Cloth of Kings, Part 1 - a favourite dress

Wednesday, 29 May 2013

I've recently emerged from a 'corduroy obsession, sewing nothing but the Cord Du Roi , or cloth of kings.

It might not be particularly fashionable but it's a great fabric for children's clothes, soft but durable with a rich texture. Over this winter I've made a few things which have proved to be real day-to-day clothes in missy's wardrobe.

This dress has been the favourite.

This is actually Cloth of Kings Dress, Mark 2. I made another one last winter, now outgrown - but that meant I could make some improvements second time round.

It began life as this very simple, but fairly ugly Simplicity pattern.
But this pattern has proved to be a useful basic, and gave me all I needed to create my own version.

I cut the pattern piece across the middle to create a waist and then made a fuller skirt to gather in. And instead of simply facing the bodice, as in the pattern, I lined it fully.

My  corduroy phase, has been accompanied by a ric-rac phase. I love the graphic lines it creates, adornment, but not too girly. And I love the effect of inserting it in the seams. The little tabs of pink around the shoulders look so pretty, but not too girly.

I've inserted ric-rac into seams a few times now, and have got better at it. I may even get round to posting a tutorial on here one day! It's quite easy.

The bird shapes and the heart on the front are a scrap of Liberty fabric and the same striped cotton as the lining. They are interfaced and hand-embroidered on with a chain-stitch. The button holes are also hand stitched - two buttons  on each shoulder for extra growth!

She has worn this loads! It's tough enough for playground trips, or worn with a blouse for special occasions. It's been a great winter dress, but also missy has worn it into our miserable, damp spring.

It's starting to look a little short  - time for Cloth of Kings Dress, Mark 3?


I've discovered it's not as easy as it looks to get missy to model creations.
This is what she actually wanted to wear when I asked her to pose!

It started with a 'fat quarter'...

Wednesday, 22 May 2013

So it all began when I 'accidentally'  bought a 'fat quarter' of the most whimisical Kokka fabric on eBay. I've only recently discovered that a 'fat quarter' is basically a 50cm square.

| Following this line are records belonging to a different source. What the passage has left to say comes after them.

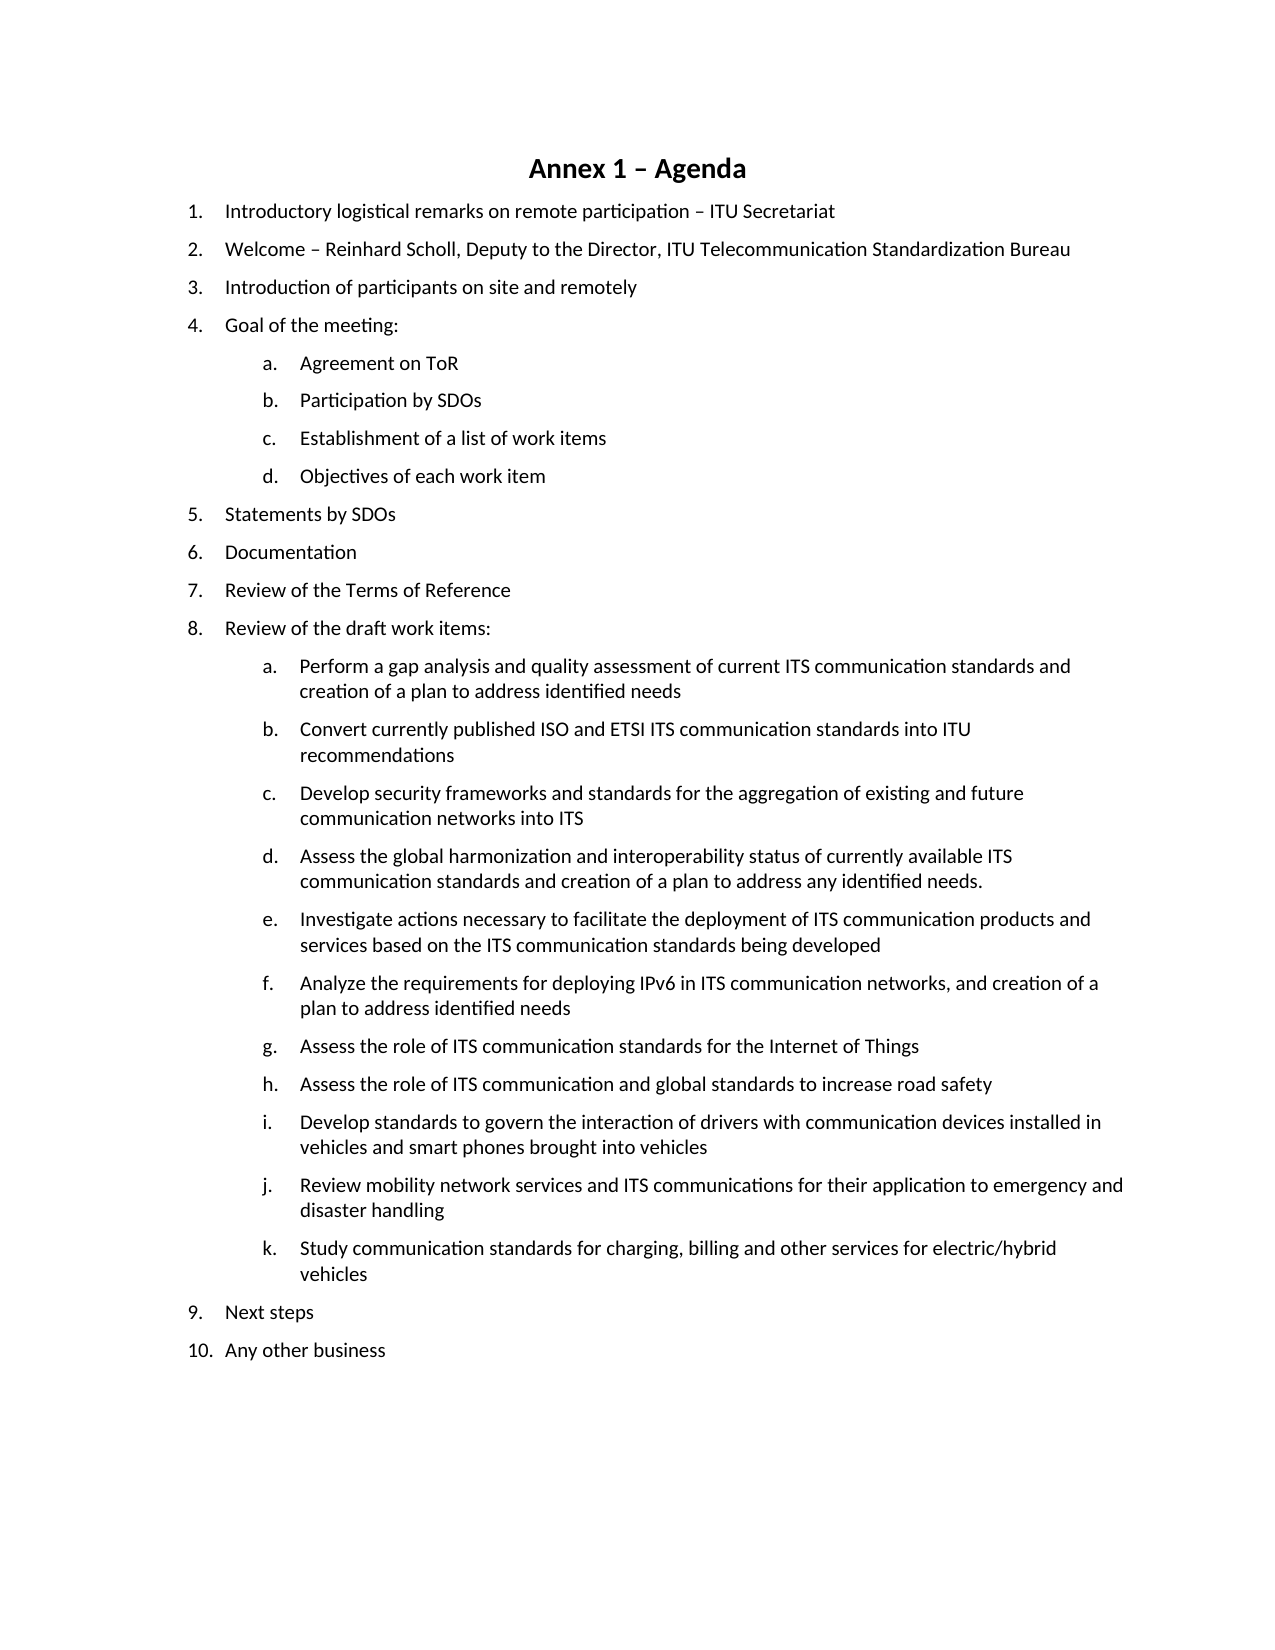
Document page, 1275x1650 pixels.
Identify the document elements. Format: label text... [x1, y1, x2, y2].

list Investigate actions necessary to facilitate the deployment of ITS communication products and services based on the ITS communication standards being developed [262, 906, 1125, 957]
list Assess the role of ITS communication and global standards to increase road safety [262, 1071, 1125, 1096]
list Participation by SDOs [262, 388, 1125, 413]
list Introductory logistical remarks on remote participation – ITU Secretariat [187, 198, 1125, 223]
list Study communication standards for charging, billing and other services for electric/hybrid vehicles [262, 1236, 1125, 1286]
list Develop standards to govern the interaction of drivers with communication devices installed in vehicles and smart phones brought into vehicles [262, 1109, 1125, 1160]
list Goal of the meeting: [187, 312, 1125, 337]
list Assess the global harmonization and interoperability status of currently available ITS communication standards and creation of a plan to address any identified needs. [262, 843, 1125, 894]
list Agreement on ToR [262, 350, 1125, 375]
list Introduction of participants on site and remotely [187, 274, 1125, 299]
list Review mobility network services and ITS communications for their application to emergency and disaster handling [262, 1172, 1125, 1223]
list Develop security frameworks and standards for the aggregation of existing and future communication networks into ITS [262, 780, 1125, 831]
list Convert currently published ISO and ETSI ITS communication standards into ITU recommendations [262, 716, 1125, 767]
list Review of the Terms of Reference [187, 577, 1125, 603]
list Analyze the requirements for deploying IPv6 in ITS communication networks, and creation of a plan to address identified needs [262, 970, 1125, 1021]
list Perform a gap analysis and quality assessment of current ITS communication standards and creation of a plan to address identified needs [262, 653, 1125, 704]
list Any other business [187, 1337, 1125, 1362]
list Review of the draft work items: [187, 615, 1125, 641]
list Next steps [187, 1299, 1125, 1324]
list Documentation [187, 539, 1125, 565]
text Annex 1 – Agenda [150, 150, 1125, 186]
list Objectives of each work item [262, 463, 1125, 489]
list Assess the role of ITS communication standards for the Internet of Things [262, 1033, 1125, 1058]
list Welcome – Reinhard Scholl, Deputy to the Director, ITU Telecommunication Standardization Bureau [187, 236, 1125, 261]
list Establishment of a list of work items [262, 426, 1125, 451]
list Statements by SDOs [187, 501, 1125, 527]
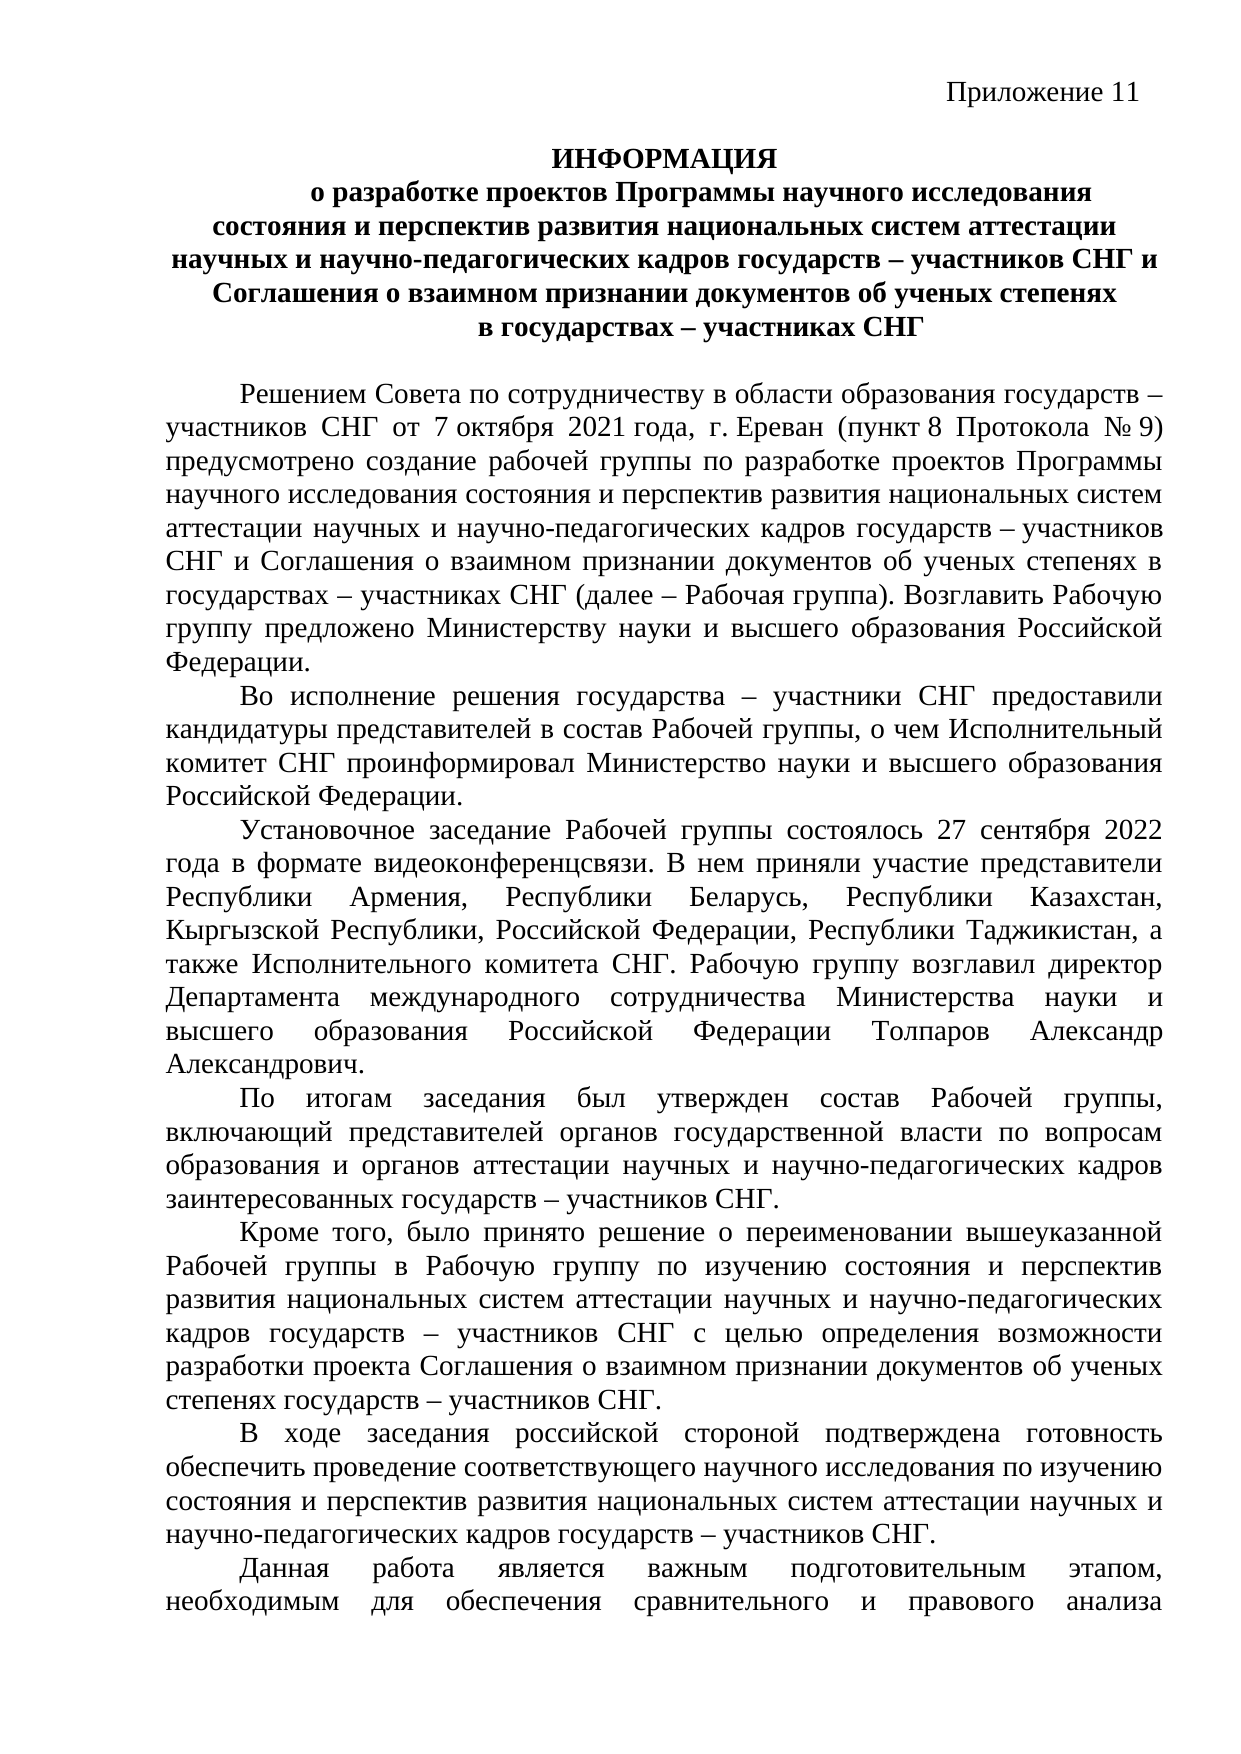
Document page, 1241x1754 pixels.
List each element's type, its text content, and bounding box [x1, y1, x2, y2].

text По итогам заседания был утвержден состав Рабочей группы, включающий представителей органов государственной власти по вопросам образования и органов аттестации научных и научно-педагогических кадров заинтересованных государств – участников СНГ. [165, 1080, 1163, 1214]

Now what to do with such a tiny bit of fabric?

I had an idea of making a blouse or tunic, as I find that with English weather  Missy gets a lot more wear out of things she can team with trousers. And also a shorter length is easier to play in.

So with that in mind, I set about finding a pattern. And found inspiration, as if often the case from , StraightGrain's cute bubble dress pattern, bought on her etsy shop  here.

It was the first time I'd used a digital pattern (there were lots of first's with this project), and it was super easy - and I love the fact that you can re-print it every time you need to, or make a mistake.

I only used the bodice of the pattern, and made a few moderations. I cut a size 4, but was still concerned it might be small (I want everything I make to last and last) so added a button placket, which widened the bodice. This meant I also had to add to make the lining bigger. I fiddled for ages to see how much I could get out of my fat quarter - in the end only the bodice pieces and collar, but NOT the collar lining.

I'm obsessed with piping, and the button placket was also an excuse for more!  It does mean that the collar sits a little wider than in StraightGrain's bubble dress design. I kind of like that effect though.

This lovely sage green fabric from my local shop seemed perfect to combine with the Kokka.  I think it's furnishing fabric, but the weight makes it swing beautifully, and it was wide and good value.

I cut sleeves using a modified Burda blouse pattern, and made up the cuffs with a rectangle of fabric. They're not actually meant to be turned back as in the picture, indeed this bit of pink binding isn't meant to be on show (look closely and you'll notice it's a bit roughly done). But the sleeves were too long for Missy.  For now... Long sleeves, and cuffs I can turn back, should mean she'll be wearing this next year!
 Box pleats at the front and back (another first for me - which might be why they're a bit wonky - look carefully and you'll see they're not symetrical at the back.
But overall I love this - and she does. She's worn it loads with little trousers, and it's been pretty and perfect for our changeable spring.

Inspirations and thoughts

Friday, 17 May 2013

I am surprised myself at how fascinated I have become with children's clothing - and the quest for good clothes for my daughter.  I've got a secret longing for something nostalgic, functional yet practical, enduring and lovely fabrics.
Carl Larsson's beautifully dressed children - his paintings, colours, interiors, clothes ...everything.